Task prompt: Would you return, word for word, the lines of the data below from the line with "#fff; stroke-width: 22" through the line with "258,21 290,57 251,79", and no others?

Task data: Begin

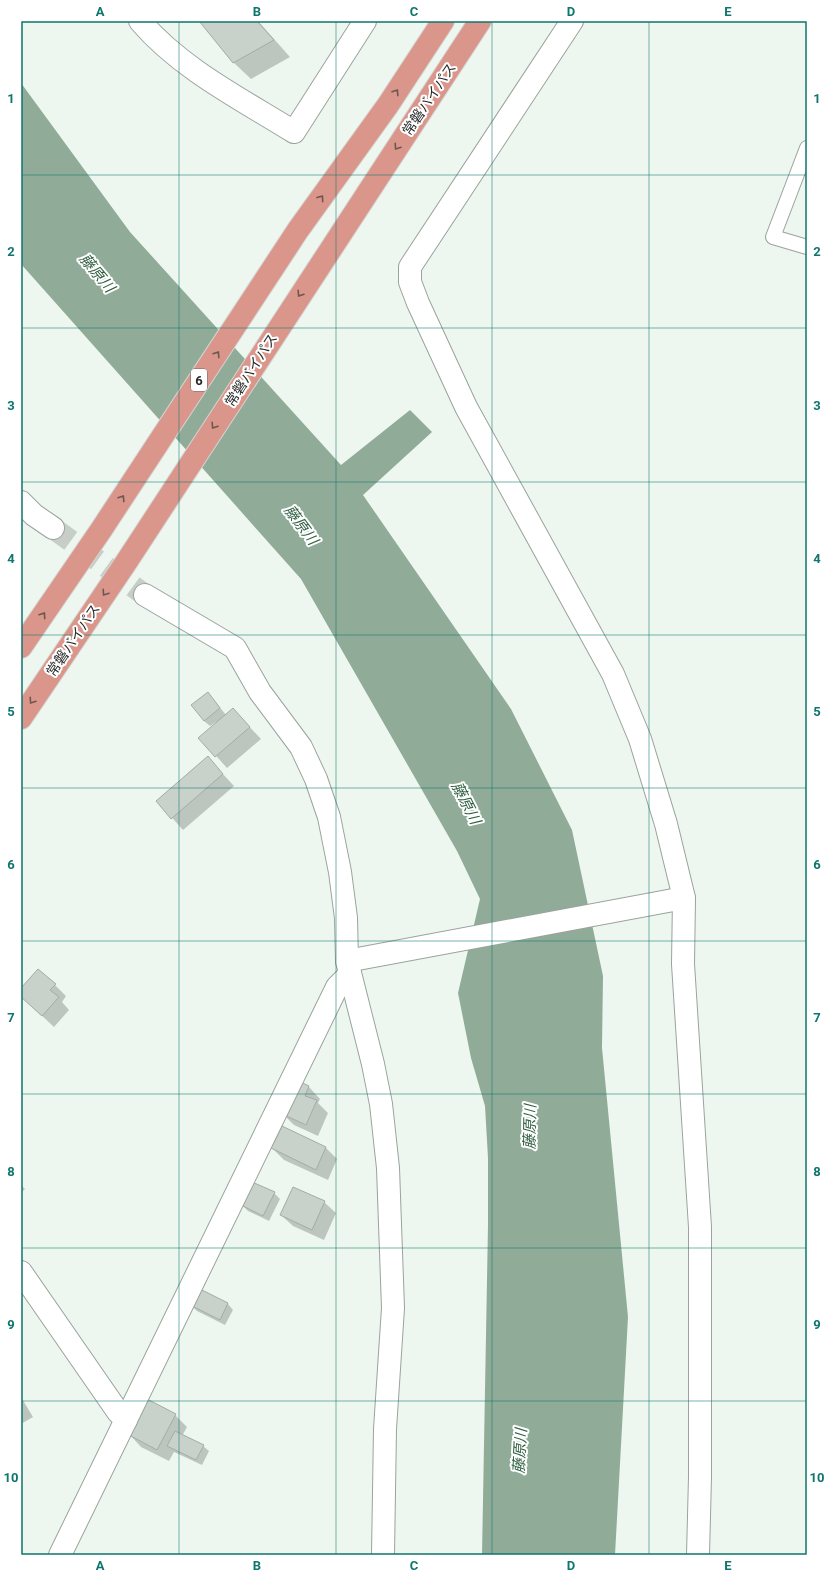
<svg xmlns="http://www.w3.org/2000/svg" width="828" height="1576" viewBox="0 0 828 1576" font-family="Roboto,'Noto Sans JP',sans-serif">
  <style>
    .water { fill: #90ac98 }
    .shadow { fill: #0003 }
    .building { fill: #c8d2ca; stroke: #a3aca5 }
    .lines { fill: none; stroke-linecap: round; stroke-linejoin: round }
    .minor-tunnel { stroke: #c6cec7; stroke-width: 22; stroke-dasharray: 22 11; stroke-linecap: butt }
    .service-casing { stroke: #9aa39c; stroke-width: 16 }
    .minor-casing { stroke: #9aa39c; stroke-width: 24 }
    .trunk-casing { stroke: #d4d5d4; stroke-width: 24 }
    .service { stroke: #fff; stroke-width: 14 }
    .minor { stroke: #fff; stroke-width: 22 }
    .trunk { stroke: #db968b; stroke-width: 22 }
    .oneway { stroke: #705650 }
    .grid { fill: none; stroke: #0f766e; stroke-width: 1; stroke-opacity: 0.55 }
    .labels { text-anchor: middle; stroke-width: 4; stroke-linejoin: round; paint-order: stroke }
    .shield { fill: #fff; stroke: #686b69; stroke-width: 1 }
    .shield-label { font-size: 13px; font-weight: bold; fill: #282b29 }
    .street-label { font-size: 14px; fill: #282b29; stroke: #fff }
    .water-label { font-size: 15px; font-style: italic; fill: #316042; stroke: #fff }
    .neatline { fill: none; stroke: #0f766e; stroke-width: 1.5 }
    .grid-label { font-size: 13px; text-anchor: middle; font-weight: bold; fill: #0f766e }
  </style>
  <rect width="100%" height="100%" fill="#edf7ef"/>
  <polygon class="water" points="21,83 130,232 341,465 410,410 432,432 363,495 511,709 572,830 603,976 602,1048 628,1317 615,1555 482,1555 488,1225 488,1158 485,1106 471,1058 458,993 480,899 457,851 301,579 21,264"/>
  <g class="shadow">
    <polygon points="200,21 258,21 290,57 251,79 233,62"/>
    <polygon points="213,699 226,715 233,709 261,739 227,768 200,738 217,723 216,722 210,726 204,721"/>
    <polygon points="208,758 234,786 183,830 157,801"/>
    <polygon points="55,985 66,996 62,1002 69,1010 54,1027 21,996 21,989"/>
    <polygon points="297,1082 309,1087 320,1099 318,1103 328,1113 318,1136 294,1125 283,1114"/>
    <polygon points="282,1127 326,1148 337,1159 328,1180 284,1160 272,1148"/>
    <polygon points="21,1185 25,1189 21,1193"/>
    <polygon points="274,1193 280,1199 269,1221 248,1211 242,1205"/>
    <polygon points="324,1202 336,1213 324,1240 293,1226 281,1215"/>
    <polygon points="199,1290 228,1304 233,1310 225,1325 197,1311 191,1305"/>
    <polygon points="21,1397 33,1417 21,1424"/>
    <polygon points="147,1401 175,1415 187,1427 182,1436 203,1446 209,1451 202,1465 174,1452 169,1461 141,1447 130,1435"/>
  </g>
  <g class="building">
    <polygon points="199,21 257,21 274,40 233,63"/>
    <polygon points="208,692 220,708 204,721 191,705"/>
    <polygon points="233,708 250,727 215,757 198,738"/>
    <polygon points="208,756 223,774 171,819 156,801"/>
    <polygon points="38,969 56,984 50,990 59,997 42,1016 21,997 21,988"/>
    <polygon points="296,1080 309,1086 305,1096 317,1100 306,1125 282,1114"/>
    <polygon points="282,1126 326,1147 316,1170 271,1148"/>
    <polygon points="252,1182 275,1192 263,1216 241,1205"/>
    <polygon points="293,1187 325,1201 312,1230 280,1215"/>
    <polygon points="198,1288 228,1303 220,1320 190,1305"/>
    <polygon points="147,1399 176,1414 157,1450 129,1435"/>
    <polygon points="175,1431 204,1445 196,1460 167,1446"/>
  </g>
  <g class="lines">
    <polyline class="minor-tunnel" points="53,528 145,595"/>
    <defs>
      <polyline id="service" points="807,148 773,237 807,247"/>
      <g id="minor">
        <path d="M140 21C181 69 241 99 294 132L365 21"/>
        <polyline points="572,21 410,267 410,282 418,303 466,407 613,674 640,739 666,824 684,898 683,964 700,1227 700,1477 698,1555"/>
        <polyline points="21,502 34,515 53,528"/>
        <polyline points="145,595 235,648 260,692 301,747 316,779 329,817 340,872 346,918 347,961 373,1064 381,1104 388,1168 393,1308 385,1429 383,1555"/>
        <polyline points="347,961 684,898"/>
        <polyline points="21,1272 118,1412 126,1420"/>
        <polyline points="60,1555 337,987 350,974"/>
      </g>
      <g id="trunk">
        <polyline points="21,647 101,530 298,230 388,105 443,21"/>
        <polyline points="21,718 127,561 480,21"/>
      </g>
    </defs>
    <use href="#service" class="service-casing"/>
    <use href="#minor" class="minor-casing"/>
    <use href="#trunk" class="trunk-casing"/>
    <use href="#service" class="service"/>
    <use href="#minor" class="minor"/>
    <use href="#trunk" class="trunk"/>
  </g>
  <defs><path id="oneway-chevron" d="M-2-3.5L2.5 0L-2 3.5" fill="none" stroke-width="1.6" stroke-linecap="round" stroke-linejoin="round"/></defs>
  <g class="oneway">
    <use href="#oneway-chevron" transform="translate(396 92) rotate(-57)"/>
    <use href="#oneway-chevron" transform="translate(397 147) rotate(124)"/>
    <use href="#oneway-chevron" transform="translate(321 198) rotate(-54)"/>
    <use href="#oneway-chevron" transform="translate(300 294) rotate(123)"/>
    <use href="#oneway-chevron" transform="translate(217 354) rotate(-57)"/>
    <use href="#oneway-chevron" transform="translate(214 426) rotate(123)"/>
    <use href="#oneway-chevron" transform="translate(122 498) rotate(-57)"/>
    <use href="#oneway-chevron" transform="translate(105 593) rotate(124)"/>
    <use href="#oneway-chevron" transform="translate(43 615) rotate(-56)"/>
    <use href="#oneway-chevron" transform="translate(32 701) rotate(124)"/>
  </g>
  <path class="grid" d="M179 21V1555M336 21V1555M492 21V1555M649 21V1555M21 175H807M21 328H807M21 482H807M21 635H807M21 788H807M21 941H807M21 1094H807M21 1248H807M21 1401H807"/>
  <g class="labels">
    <rect class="shield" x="191" y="369" width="16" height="22" rx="3"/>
    <g class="shield-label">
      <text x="199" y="385">6</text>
    </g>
    <g class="street-label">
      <text transform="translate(429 99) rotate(-56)" y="5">常磐バイパス</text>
      <text transform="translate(251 370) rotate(-57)" y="5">常磐バイパス</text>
      <text transform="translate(73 640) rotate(-56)" y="5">常磐バイパス</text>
    </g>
    <g class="water-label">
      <text transform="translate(97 273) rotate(50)" y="5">藤原川</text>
      <text transform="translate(301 525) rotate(53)" y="5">藤原川</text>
      <text transform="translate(466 803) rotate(63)" y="5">藤原川</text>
      <text transform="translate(530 1127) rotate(-89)" y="5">藤原川</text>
      <text transform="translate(520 1451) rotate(-87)" y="5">藤原川</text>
    </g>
  </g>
  <rect width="828" height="1576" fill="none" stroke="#ffffff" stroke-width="44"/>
  <rect x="22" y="22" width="784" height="1532" class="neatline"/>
  <g class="grid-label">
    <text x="100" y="16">A</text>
    <text x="257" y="16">B</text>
    <text x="414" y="16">C</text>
    <text x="571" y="16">D</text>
    <text x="728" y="16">E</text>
    <text x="11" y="103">1</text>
    <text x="817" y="103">1</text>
    <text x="11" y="256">2</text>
    <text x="817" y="256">2</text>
    <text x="11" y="410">3</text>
    <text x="817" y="410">3</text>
    <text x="11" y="563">4</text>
    <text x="817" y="563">4</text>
    <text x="11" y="716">5</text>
    <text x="817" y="716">5</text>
    <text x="11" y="869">6</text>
    <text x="817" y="869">6</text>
    <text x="11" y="1022">7</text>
    <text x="817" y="1022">7</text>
    <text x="11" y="1176">8</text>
    <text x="817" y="1176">8</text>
    <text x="11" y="1329">9</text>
    <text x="817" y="1329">9</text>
    <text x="11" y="1482">10</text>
    <text x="817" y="1482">10</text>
    <text x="100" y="1570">A</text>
    <text x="257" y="1570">B</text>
    <text x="414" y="1570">C</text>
    <text x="571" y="1570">D</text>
    <text x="728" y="1570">E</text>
  </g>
</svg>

Task data: End

Response area:
    .minor { stroke: #fff; stroke-width: 22 }
    .trunk { stroke: #db968b; stroke-width: 22 }
    .oneway { stroke: #705650 }
    .grid { fill: none; stroke: #0f766e; stroke-width: 1; stroke-opacity: 0.55 }
    .labels { text-anchor: middle; stroke-width: 4; stroke-linejoin: round; paint-order: stroke }
    .shield { fill: #fff; stroke: #686b69; stroke-width: 1 }
    .shield-label { font-size: 13px; font-weight: bold; fill: #282b29 }
    .street-label { font-size: 14px; fill: #282b29; stroke: #fff }
    .water-label { font-size: 15px; font-style: italic; fill: #316042; stroke: #fff }
    .neatline { fill: none; stroke: #0f766e; stroke-width: 1.5 }
    .grid-label { font-size: 13px; text-anchor: middle; font-weight: bold; fill: #0f766e }
  </style>
  <rect width="100%" height="100%" fill="#edf7ef"/>
  <polygon class="water" points="21,83 130,232 341,465 410,410 432,432 363,495 511,709 572,830 603,976 602,1048 628,1317 615,1555 482,1555 488,1225 488,1158 485,1106 471,1058 458,993 480,899 457,851 301,579 21,264"/>
  <g class="shadow">
    <polygon points="200,21 258,21 290,57 251,79 233,62"/>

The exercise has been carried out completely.